Centre Jaude was designed by the architect Jean-Loup Roubert. The building is mostly made of concrete. At the top of it and to light up the different spaces where people walk there is a glass roof.

Since its construction, the building was modified. The changes include:

• The addition of a new storey, which is now used by the shop Fnac and its bookshop department.
• During 2008 a further extension was added which represents 500 square meters of retail space. The exterior facades opening onto Jaude square were partly renovated with the addition of window pane on top of the white panes which did not receive a good support from the public and were often criticized since the shopping mall's opening.

== Importance ==
Jaude Centre is composed of a shopping arcade on three storeys, representing 22646 square meters and eighty shops. In 2005, it was ranked the fifth national commercial surface for the amount of money spent per square meter. The influence of the Centre Jaude is not only measurable for the city of Clermont-Ferrand but for the entire region because of the lack of other commercial centres in the area.
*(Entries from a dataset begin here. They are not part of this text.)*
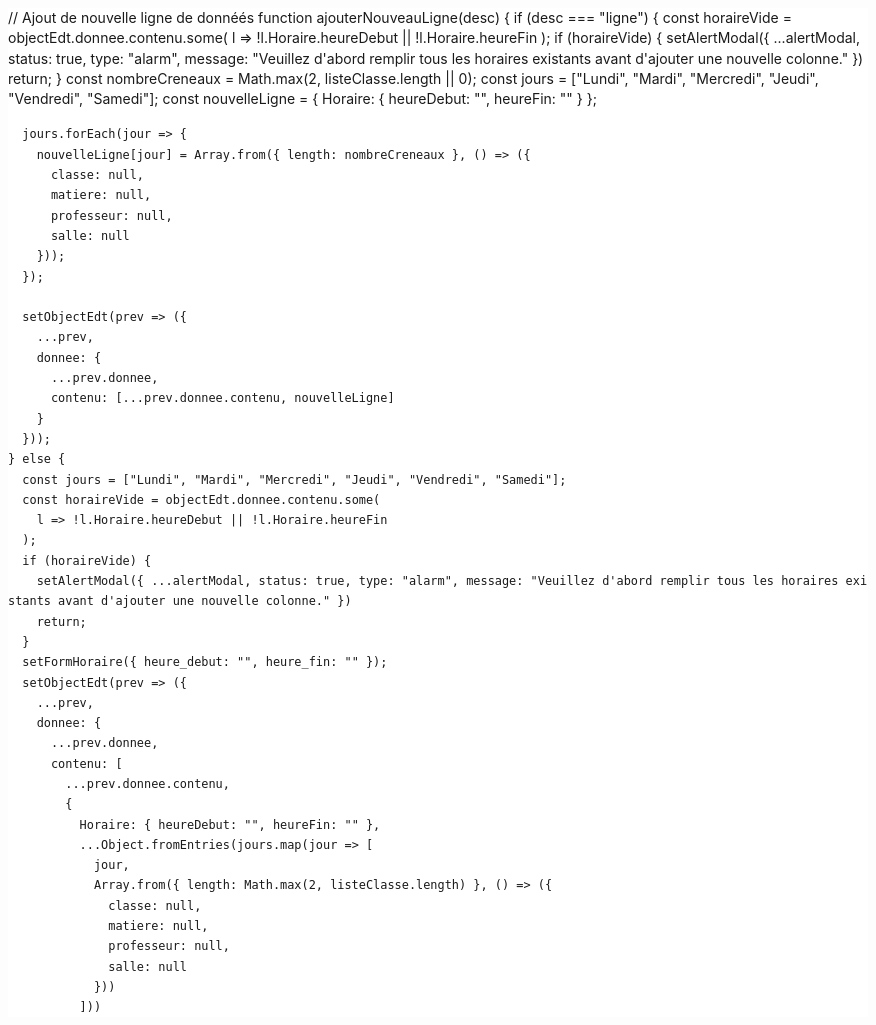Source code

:   // Ajout de nouvelle ligne de donnéés
  function ajouterNouveauLigne(desc) {
    if (desc === "ligne") {
      const horaireVide = objectEdt.donnee.contenu.some(
        l => !l.Horaire.heureDebut || !l.Horaire.heureFin
      );
      if (horaireVide) {
        setAlertModal({ ...alertModal, status: true, type: "alarm", message: "Veuillez d'abord remplir tous les horaires existants avant d'ajouter une nouvelle colonne." })
        return;
      }
      const nombreCreneaux = Math.max(2, listeClasse.length || 0);
      const jours = ["Lundi", "Mardi", "Mercredi", "Jeudi", "Vendredi", "Samedi"];
      const nouvelleLigne = {
        Horaire: {
          heureDebut: "",
          heureFin: ""
        }
      };

      jours.forEach(jour => {
        nouvelleLigne[jour] = Array.from({ length: nombreCreneaux }, () => ({
          classe: null,
          matiere: null,
          professeur: null,
          salle: null
        }));
      });

      setObjectEdt(prev => ({
        ...prev,
        donnee: {
          ...prev.donnee,
          contenu: [...prev.donnee.contenu, nouvelleLigne]
        }
      }));
    } else {
      const jours = ["Lundi", "Mardi", "Mercredi", "Jeudi", "Vendredi", "Samedi"];
      const horaireVide = objectEdt.donnee.contenu.some(
        l => !l.Horaire.heureDebut || !l.Horaire.heureFin
      );
      if (horaireVide) {
        setAlertModal({ ...alertModal, status: true, type: "alarm", message: "Veuillez d'abord remplir tous les horaires existants avant d'ajouter une nouvelle colonne." })
        return;
      }
      setFormHoraire({ heure_debut: "", heure_fin: "" });
      setObjectEdt(prev => ({
        ...prev,
        donnee: {
          ...prev.donnee,
          contenu: [
            ...prev.donnee.contenu,
            {
              Horaire: { heureDebut: "", heureFin: "" },
              ...Object.fromEntries(jours.map(jour => [
                jour,
                Array.from({ length: Math.max(2, listeClasse.length) }, () => ({
                  classe: null,
                  matiere: null,
                  professeur: null,
                  salle: null
                }))
              ]))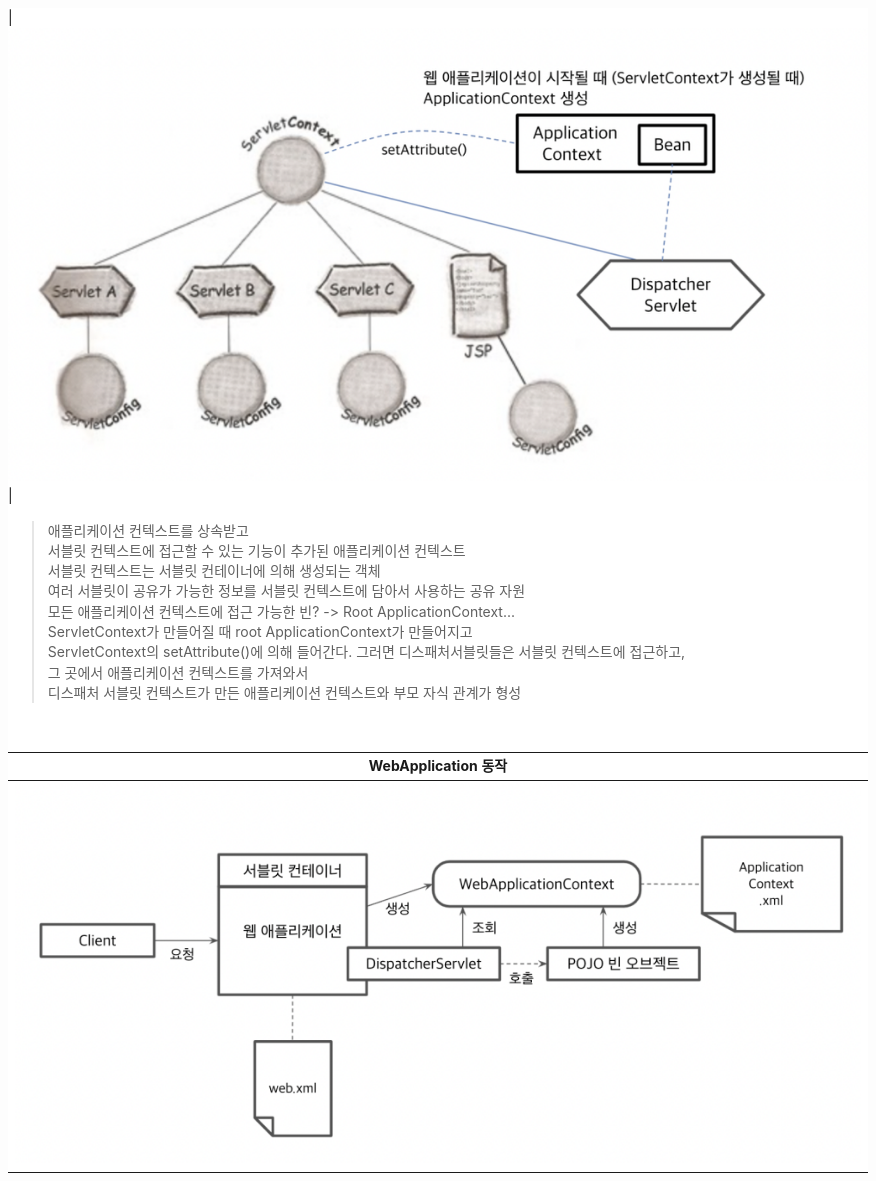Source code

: | ![WebApplicationContex](./res/web_application_context.png) |

> 애플리케이션 컨텍스트를 상속받고  
> 서블릿 컨텍스트에 접근할 수 있는 기능이 추가된 애플리케이션 컨텍스트  
> 서블릿 컨텍스트는 서블릿 컨테이너에 의해 생성되는 객체  
> 여러 서블릿이 공유가 가능한 정보를 서블릿 컨텍스트에 담아서 사용하는 공유 자원  
> 모든 애플리케이션 컨텍스트에 접근 가능한 빈? -> Root ApplicationContext...  
> ServletContext가 만들어질 때 root ApplicationContext가 만들어지고  
> ServletContext의 setAttribute()에 의해 들어간다.
> 그러면 디스패처서블릿들은 서블릿 컨텍스트에 접근하고,  
> 그 곳에서 애플리케이션 컨텍스트를 가져와서  
> 디스패처 서블릿 컨텍스트가 만든 애플리케이션 컨텍스트와 부모 자식 관계가 형성

</br>

|               WebApplication 동작                |
| :----------------------------------------------: |
|       ![web action](./res/web_action.png)        |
Indeed, Centre Jaude received 6 million visitors each year from the four departments of Auvergne.

== Present shops ==
Sizes of the biggest shops:

• C&A (4 300 square metres),
• The Fnac (2 200 square metres),
• Go Sport (1 150 square metres),
• Habitat (950 square metres),
• Cinemas, Ciné Alpes (Ciné Jaude 2000 square metres) : a seven-screen cinema.

Some of the other brands which are present: “Nature et Découvertes, Burton, Sephora, Etam, Jules, Courir, Pimkie, Zara, Lush.”
Centre Jaude is a mall of culture, leisure, gifts and fashion. The third storey offers some pancake restaurants, pizzeria, brasserie, cafeteria and other fast food restaurants. There is also a baker's store and cake store on the ground floor.